How to Respond to Shadow IT
Shadow IT is inevitable. Gartner research finds that an average of 30 to 40 percent of the purchases in the enterprise involve Shadow IT spending. A research by Everest Group found these figures are closer to 50 percent. As a result, organizations must take strategic measures to both reduce the need and the risk associated with Shadow IT solutions:
- Communication and Collaboration: Discover the needs of IT users. Break the silos. Enable easy, convenient and effective communication between IT departments and IT users, in order to understand the true needs, experience and feedback of end-users on existing and new required technologies.
- Education and Training: Inform users regarding the risks associated with Shadow IT and how the organization can assist in fulfilling the technology requirements without having to bypass the standard governance protocols. Security-aware employees that share the organization’s vision toward IT security are more likely to understand the risks associated with Shadow IT and will be encouraged to find appropriate solutions to address their technology needs.
- Streamline Governance: Develop an IT governance structure that facilitates innovation through the use of new technologies identified, vetted, available and provisioned for IT users at rapid pace. Develop user-centric policies and anticipate their requirements. Balance policy enforcement with the flexibility to evolve and respond to changing IT needs of end-users.
- Use Technology to Discover Shadow IT: Deploy technology solutions to monitor anomalous network activities, unexpected purchases, data and workload migrations, IT usage patterns and other indicators of Shadow IT practices. Proactive discovery can allow organizations to mitigate the risks of Shadow IT faster.
Assess and Mitigate the Risks: Not all Shadow IT technologies pose the same threat. Continuous assessment of technologies in use at the workplace can allow organizations to strategize risk mitigation activities based on the risk-sensitivity of every Shadow IT technology.
Establishing Policies Around Shadow IT
A critical first step for dealing with Shadow IT is to clearly map an organization’s global IT landscape per the impact that each family/group or individual resources will potentially have on corporate core business.
The CIO needs to list and classify the known market available Shadow IT resources in three categories: Sanctioned; Authorized (not Sanctioned yet irrelevant); Prohibited (not sanctioned and dangerous).
This is a corporate matter that does not merely concern a technical perspective and therefore should be dealt with by the CIO. This is something that impacts people and their motivation as well as potentially some business-critical processes or information, so the policy should typically be defined and sponsored at the board level.

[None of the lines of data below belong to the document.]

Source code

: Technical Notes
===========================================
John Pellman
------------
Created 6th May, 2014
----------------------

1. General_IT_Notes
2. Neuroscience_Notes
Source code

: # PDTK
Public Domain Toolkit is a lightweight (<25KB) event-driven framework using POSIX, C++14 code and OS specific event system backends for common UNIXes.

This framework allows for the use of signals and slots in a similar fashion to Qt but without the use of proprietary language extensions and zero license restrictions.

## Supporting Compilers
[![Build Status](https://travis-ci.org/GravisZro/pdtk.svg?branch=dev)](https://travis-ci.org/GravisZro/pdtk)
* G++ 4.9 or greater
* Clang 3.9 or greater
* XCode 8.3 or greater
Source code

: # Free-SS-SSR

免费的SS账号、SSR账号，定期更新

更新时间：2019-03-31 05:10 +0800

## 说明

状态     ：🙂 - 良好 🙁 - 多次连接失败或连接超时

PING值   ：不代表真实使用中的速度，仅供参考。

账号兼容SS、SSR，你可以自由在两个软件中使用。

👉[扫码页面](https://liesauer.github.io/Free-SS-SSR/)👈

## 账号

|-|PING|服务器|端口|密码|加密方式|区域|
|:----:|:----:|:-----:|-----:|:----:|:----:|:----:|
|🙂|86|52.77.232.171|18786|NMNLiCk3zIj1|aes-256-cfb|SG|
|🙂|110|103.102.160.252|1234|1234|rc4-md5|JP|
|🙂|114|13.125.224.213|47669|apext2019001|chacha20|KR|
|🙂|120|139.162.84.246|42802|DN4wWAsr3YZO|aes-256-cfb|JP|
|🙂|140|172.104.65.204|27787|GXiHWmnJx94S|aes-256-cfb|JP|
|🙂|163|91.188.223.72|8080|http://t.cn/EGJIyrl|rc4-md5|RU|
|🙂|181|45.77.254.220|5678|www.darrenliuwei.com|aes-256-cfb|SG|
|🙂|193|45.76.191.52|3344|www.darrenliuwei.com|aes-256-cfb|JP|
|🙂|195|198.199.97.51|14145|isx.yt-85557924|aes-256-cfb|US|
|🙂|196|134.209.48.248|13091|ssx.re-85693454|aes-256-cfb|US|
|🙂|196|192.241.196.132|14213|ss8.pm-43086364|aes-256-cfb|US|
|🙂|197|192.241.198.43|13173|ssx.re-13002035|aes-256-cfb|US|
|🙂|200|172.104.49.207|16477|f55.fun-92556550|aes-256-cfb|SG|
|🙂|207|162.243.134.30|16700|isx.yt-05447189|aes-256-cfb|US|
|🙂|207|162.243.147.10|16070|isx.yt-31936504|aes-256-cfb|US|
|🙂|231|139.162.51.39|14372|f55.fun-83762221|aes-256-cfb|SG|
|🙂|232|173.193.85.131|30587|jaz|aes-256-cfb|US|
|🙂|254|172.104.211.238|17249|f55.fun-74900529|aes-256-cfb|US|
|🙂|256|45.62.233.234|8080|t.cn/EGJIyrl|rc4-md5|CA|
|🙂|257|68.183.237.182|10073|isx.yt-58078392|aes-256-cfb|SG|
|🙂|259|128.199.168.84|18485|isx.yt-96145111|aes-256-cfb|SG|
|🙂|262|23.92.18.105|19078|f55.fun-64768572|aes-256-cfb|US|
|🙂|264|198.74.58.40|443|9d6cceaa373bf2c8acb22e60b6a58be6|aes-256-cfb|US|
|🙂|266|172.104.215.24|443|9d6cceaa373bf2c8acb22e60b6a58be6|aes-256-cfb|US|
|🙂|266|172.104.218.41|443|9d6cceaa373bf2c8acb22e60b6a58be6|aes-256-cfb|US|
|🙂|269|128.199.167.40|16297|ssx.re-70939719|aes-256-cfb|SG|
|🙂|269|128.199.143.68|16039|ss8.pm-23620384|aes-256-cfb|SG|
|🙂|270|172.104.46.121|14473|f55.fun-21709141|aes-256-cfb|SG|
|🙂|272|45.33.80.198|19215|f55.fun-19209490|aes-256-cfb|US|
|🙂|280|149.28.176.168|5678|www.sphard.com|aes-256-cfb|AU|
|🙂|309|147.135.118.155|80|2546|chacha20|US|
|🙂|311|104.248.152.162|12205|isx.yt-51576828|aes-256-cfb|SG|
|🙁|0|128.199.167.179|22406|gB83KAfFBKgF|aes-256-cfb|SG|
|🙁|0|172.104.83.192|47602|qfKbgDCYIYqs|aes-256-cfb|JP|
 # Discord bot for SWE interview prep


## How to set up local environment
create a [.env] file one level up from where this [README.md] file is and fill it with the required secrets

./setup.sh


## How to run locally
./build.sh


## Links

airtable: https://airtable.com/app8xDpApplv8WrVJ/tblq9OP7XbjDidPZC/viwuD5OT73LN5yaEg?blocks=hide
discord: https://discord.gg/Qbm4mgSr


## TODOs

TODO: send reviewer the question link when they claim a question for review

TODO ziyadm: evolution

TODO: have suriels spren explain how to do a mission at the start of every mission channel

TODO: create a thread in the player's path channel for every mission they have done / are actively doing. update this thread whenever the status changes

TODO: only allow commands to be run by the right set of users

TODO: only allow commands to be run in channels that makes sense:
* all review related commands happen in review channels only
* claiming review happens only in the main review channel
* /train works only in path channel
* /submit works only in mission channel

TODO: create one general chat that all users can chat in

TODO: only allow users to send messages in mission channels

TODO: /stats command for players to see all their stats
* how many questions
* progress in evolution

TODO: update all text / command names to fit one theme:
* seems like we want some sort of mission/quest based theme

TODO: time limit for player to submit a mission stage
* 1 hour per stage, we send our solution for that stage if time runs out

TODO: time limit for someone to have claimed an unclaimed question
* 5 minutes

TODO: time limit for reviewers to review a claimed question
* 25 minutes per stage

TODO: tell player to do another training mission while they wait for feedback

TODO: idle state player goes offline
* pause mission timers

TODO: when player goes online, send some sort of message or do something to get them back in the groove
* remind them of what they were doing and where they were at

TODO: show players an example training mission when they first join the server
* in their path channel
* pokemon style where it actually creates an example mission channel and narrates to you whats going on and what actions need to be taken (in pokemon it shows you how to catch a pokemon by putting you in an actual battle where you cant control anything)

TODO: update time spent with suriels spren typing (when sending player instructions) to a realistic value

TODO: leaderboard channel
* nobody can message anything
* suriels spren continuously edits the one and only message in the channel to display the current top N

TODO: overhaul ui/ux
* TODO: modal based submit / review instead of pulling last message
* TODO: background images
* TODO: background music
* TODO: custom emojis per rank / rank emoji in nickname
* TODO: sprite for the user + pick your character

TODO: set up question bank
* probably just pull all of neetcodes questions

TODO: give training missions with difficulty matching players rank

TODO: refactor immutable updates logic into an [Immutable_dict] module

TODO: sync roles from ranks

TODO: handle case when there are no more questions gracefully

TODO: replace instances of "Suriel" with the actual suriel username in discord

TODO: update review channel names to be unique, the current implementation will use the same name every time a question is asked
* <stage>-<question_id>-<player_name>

Some key items need to be leveraged like:
- Since by law some information on a collaborator’s workstation (like emails) may be that collaborator’s property, should the workstation environment also be classified by the company as such?
- Is a collaborator entitled to use any tools that he/she may find suitable to boost his/her productivity if they pose no risk for the corporation? If so what is the registry/ \approval process that needs to be followed?
- What shall be the impact and compliance probability from the collaborators towards prohibitions? Meaning it is pointless to have someone spending hours trying to find a way to break a prohibition in place instead of doing their work.